What are we doing wrong? What we have certainly done right is demand creation! Our mothers now know that they have a right to healthcare. They will seek care in the facilities without having to dip into their pockets to finance it directly.

For Nayima*, free maternity care did not save her from dying. Despite diligently attending her antenatal clinics as prescribed and taking her supplements, nothing prepared her for what was coming. She presented herself to the labour ward when it was time for delivery in a timely fashion.

Her labour progressed well and her little one was delivered safely. She was overjoyed to be called a mother. However, she knew something was definitely wrong when she felt the warm, wet sensation pooling under her sheets. She tried to call for help but there was no one nearby. By the time help arrived, the blood was steadily trickling down from her bed to the floor. 

The effort to save Nayima’s life was in vain. Her little one was left orphaned within hours. The maternal review done showed Nayima succumbed to the leading cause of maternal death, post-partum haemorrhage. The review further revealed that had Nayima received proper post-delivery monitoring and timely diagnosis of the complication, this could have been averted. 

Despite the common knowledge that postpartum haemorrhage is the leading cause of maternal death, it is not the only thing to fear. The Ministry of Health recognises the TOP FIVE causes of maternal death, with the other four being: pre-eclampsia/eclampsia ; puerperal sepsis; obstructed labour and abortion complications.

In the aftermath of the Covid-19 pandemic, almost every county in Kenya now has a critical care unit along with a functional renal dialysis unit. These are resources that have come in handy, especially for patients with severe pre-eclampsia/eclampsia, and those with sepsis, who may require critical care and dialysis. Unfortunately, availability of these units across the country has not demonstrated commensurate improvement in outcomes for these mothers.

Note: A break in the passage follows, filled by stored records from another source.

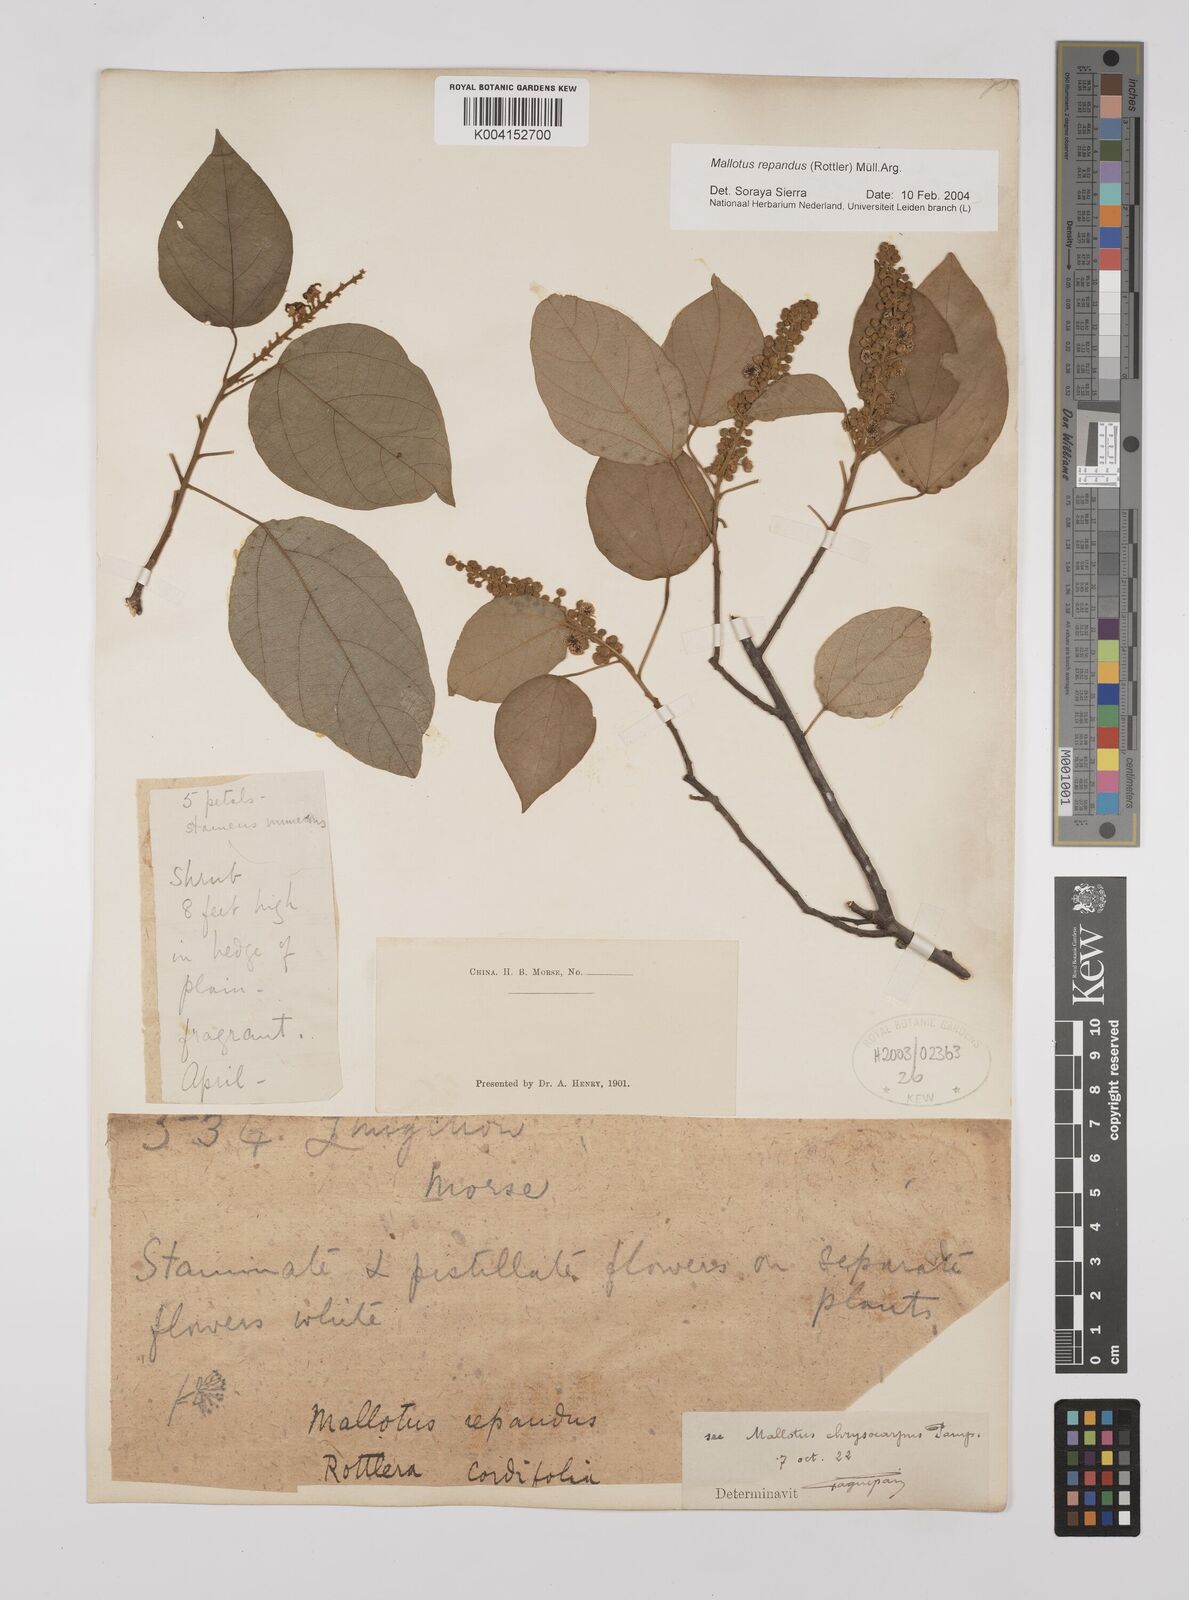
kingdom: Plantae
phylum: Tracheophyta
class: Magnoliopsida
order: Malpighiales
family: Euphorbiaceae
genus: Mallotus
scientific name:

For Nduku*, seeking maternity care did not ensure timely diagnosis of her obstructed labour. She remained in labour for 22 hours before she could be transferred to a facility that had the capacity to perform her caesarian section. Nduku lost her baby and she herself barely survived the harrowing experience, left with a fistula as a reminder. She is still in care to repair the fistula. 

From the audits done in these cases of maternal mortality, severe morbidity and the near-misses, the key findings remain uncannily similar across board. The inadequacies resulting in poor outcomes for our mothers are due to the weaknesses in the key pillars of health systems. 

The lack of commodities, inadequate human resources, poor management of health information systems, erratic financing of the services and poor governance are findings that have become like a broken record. It demonstrates to us that access to healthcare does not guarantee access to quality care! The institutional culture in most of our hospitals needs to also change. We must develop a new culture that holds the strong belief that women’s lives are worth saving! 

Our emergency response must be better coordinated. The healthcare workers must be continuously trained and mentored to increase their competence to handle emergencies. All facilities must demonstrate their emergency response protocols and regular drills to maintain teamwork and coordination.

The counties must strive to ensure the necessary human resource and medical supplies are available at all times while the exchequer, through NHIF as currently stands, must ensure timely release of funds to counties and health facilities happens for smooth running of things. All these efforts will secure the QUALITY of care provided to our mothers. This is the only way we can truly begin to feel the impact of free maternity care!